A rede, que conta com mais de mil membros de diferentes setores, incluindo funcionários do Departamento de Agricultura dos EUA (USDA) e executivos das maiores corporações agroquímicas, foi criada sob o pretexto de combater a “ameaça” representada por movimentos agroecológicos e organizações que promovem a agricultura orgânica. Os contratos da v-Fluence com o governo dos EUA incluíam, entre outras atividades, a promoção de culturas GM na África e na Ásia, regiões onde a aceitação desse tipo de tecnologia enfrenta forte resistência local.

Enquanto a Syngenta nega qualquer ligação entre seu herbicida paraquat e a doença de Parkinson, a v-Fluence foi apontada como co-ré em processos judiciais que investigam as tentativas da empresa de ocultar os riscos relacionados a seus produtos. Jay Byrne, fundador da v-Fluence e ex-executivo da Monsanto, liderou essa empreitada para suprimir informações científicas desfavoráveis à indústria.

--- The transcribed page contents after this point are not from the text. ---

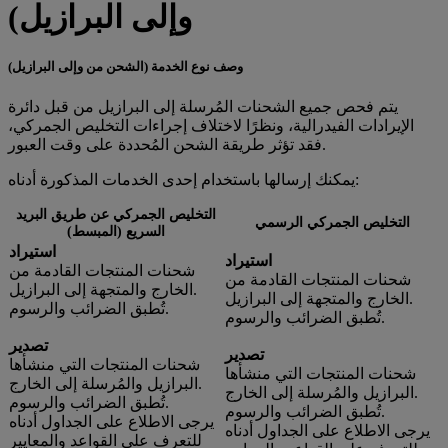
وإلى البرازيل)
وصف نوع الخدمة (الشحن من وإلى البرازيل)
يتم فحص جميع الشحنات المُرسلة إلى البرازيل من قبل دائرة
الإيرادات الفيدرالية، ونظرًا لاختلاف إجراءات التخليص الجمركي،
فقد تؤثر طريقة الشحن المُحددة على وقت العبور.
يمكنك إرسالها باستخدام إحدى الخدمات المذكورة أدناه:
التخليص الجمركي عن طريق البريد
التخليص الجمركي الرسمي
السريع (المبسط)
استيراد
استيراد
شحنات المنتجات القادمة من
شحنات المنتجات القادمة من
الخارج والمتجهة إلى البرازيل.
الخارج والمتجهة إلى البرازيل.
تُطبق الضرائب والرسوم.
تُطبق الضرائب والرسوم.
تصدير
تصدير
شحنات المنتجات التي منشأها
شحنات المنتجات التي منشأها
البرازيل والمُرسلة إلى الخارج.
البرازيل والمُرسلة إلى الخارج.
تُطبق الضرائب والرسوم.
تُطبق الضرائب والرسوم.
يرجى الاطلاع على الجداول أدناه
يرجى الاطلاع على الجداول أدناه
للتعرف على القواعد والمعايير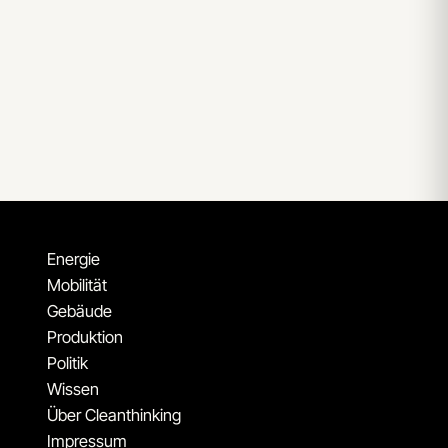
Energie
Mobilität
Gebäude
Produktion
Politik
Wissen
Über Cleanthinking
Impressum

A oposição às culturas geneticamente modificadas tem sido particularmente intensa no Quênia, onde cerca de 40% da população trabalha no setor agrícola. Em 2019, uma conferência científica que discutiria os efeitos dos pesticidas foi minada por esforços de Byrne e sua equipe, que pressionaram patrocinadores a retirarem seu apoio financeiro ao evento.

Em um contexto em que os riscos à saúde associados ao uso de pesticidas são cada vez mais reconhecidos — como doenças neurodegenerativas, câncer e problemas reprodutivos —, as revelações sobre o envolvimento de órgãos estatais na promoção dos interesses da indústria agroquímica levantam sérias preocupações éticas e de saúde pública.